Last week, I was housebound with my super-contagious pink eye AND flu-ridden three and four year olds. Such a treat. But it turned out to be a blessing in (a VERY thickly veiled) disguise because once I stayed home, my schedule-less three month old fell into a sleep schedule! This exciting milestone brought a whole bunch of memories rushing back from when I was trying to get my Baby Bunch on a schedule when they were very small a few years ago. My single biggest concern (beyond even eating or sleeping myself) was getting my Bunch on a schedule where their naps overlapped by at least ONE hour per day. This one hour was absolutely critical to my sanity, as I'm sure most of you can attest. With that one hour, I could summon the strength of a thousand men needed to finish my day. Without that one hour, frankly, the rest of the day was shit.
As I went through the exercises of trying to tweak my new baby's schedule around that of his older brothers' preschool and playdate schedules, it occurred to me that I should probably share my lessons learned with you Baby Bunchers who are still trying to get the sleep schedule thing to shake out.
So how exactly do you “fit” schedules around each other? I can’t answer this question for you because it is unique to your Bunch, but I can provide some helpful tips to help you do it.

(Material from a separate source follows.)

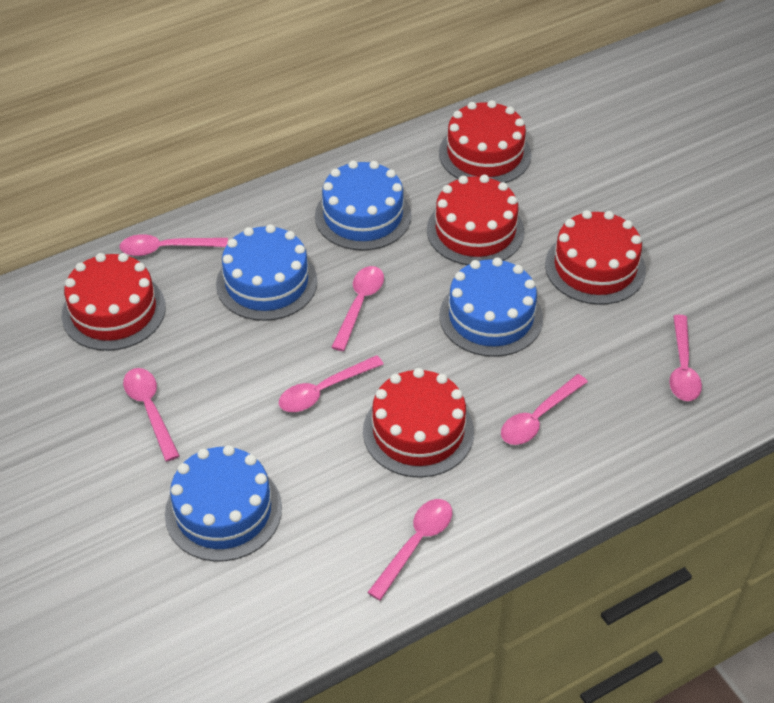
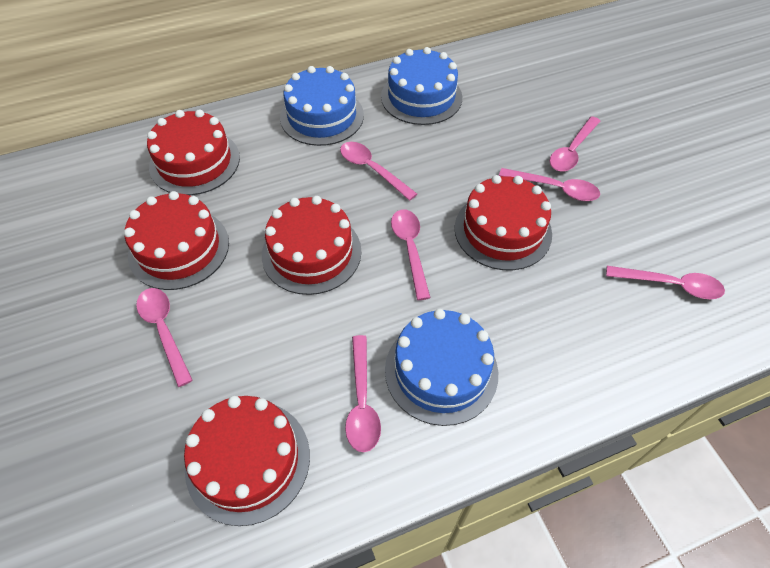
blue cake: 4 -> 3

IDENTIFY PRIORITIES - The first thing you need to do is figure out, based on age and temperment, which child’s sleep requires highest priority. For example, my oldest baby was an easygoing baby who seemed to require little daytime sleep and rarely “fell apart” due to a missed nap. He also wouldn’t sleep in public or in a stroller. My second was fussier and a little more tempermental, but (at least in the beginning) would sack out in an infant seat and sleep anywhere. I quickly figured out that I needed to plan my outings around the nap schedule of my oldest because the baby would sleep anywhere.
IDENTIFY NATURAL SLEEP CYCLES - Stay home for a few days (I know this sucks, but it will be well worth it in the long run) and put your kids down for a nap whenever they seem sleepy. Write down their sleeping and eating schedules for these days down. Include notes on temperment ("woke up happy", "had a not-so-good-feeding", etc.)
BEGIN "TWEAKING" SCHEDULES - Once you have it all on paper in front of you, figure out where you could move someone's nap up or back to get them to overlap more with their sibling. Once you see what can be moved, start moving up or pushing back that child's nap by about 15 minutes at a time for a few days until you get it where you want it. I figured out that if I kept the children out all morning so my oldest missed a morning nap, then he AND the baby would sack out for three or so hours in the afternoon. By manipulating their natural sleep cycles a little (OK, a lot in this case), I was able to score a minimum of one hour, sometimes three, of overlapping nap times and peace and quiet each day.
BE FLEXIBLE AND STAY IN TUNE WITH WHAT WORKS BEST FOR YOUR KIDS AND YOUR FAMILY - A friend of mine with children the same age and an older child who required significant and frequent amounts of sleep to function,found that it was just easiest to stay home all the time and follow her oldest’s sleep cycles. This allowed her to nurse or spend time with the baby while the big boy was sleeping and kept everyone happier all around. She found herself feeling a little stir crazy staying home so much, but quickly realized that for her family, going out wasn’t worth the misery it generated for everyone! Also, remember that sleep cycles change quickly as your child ages in those first two years. So what works now may not work in a month - be flexible!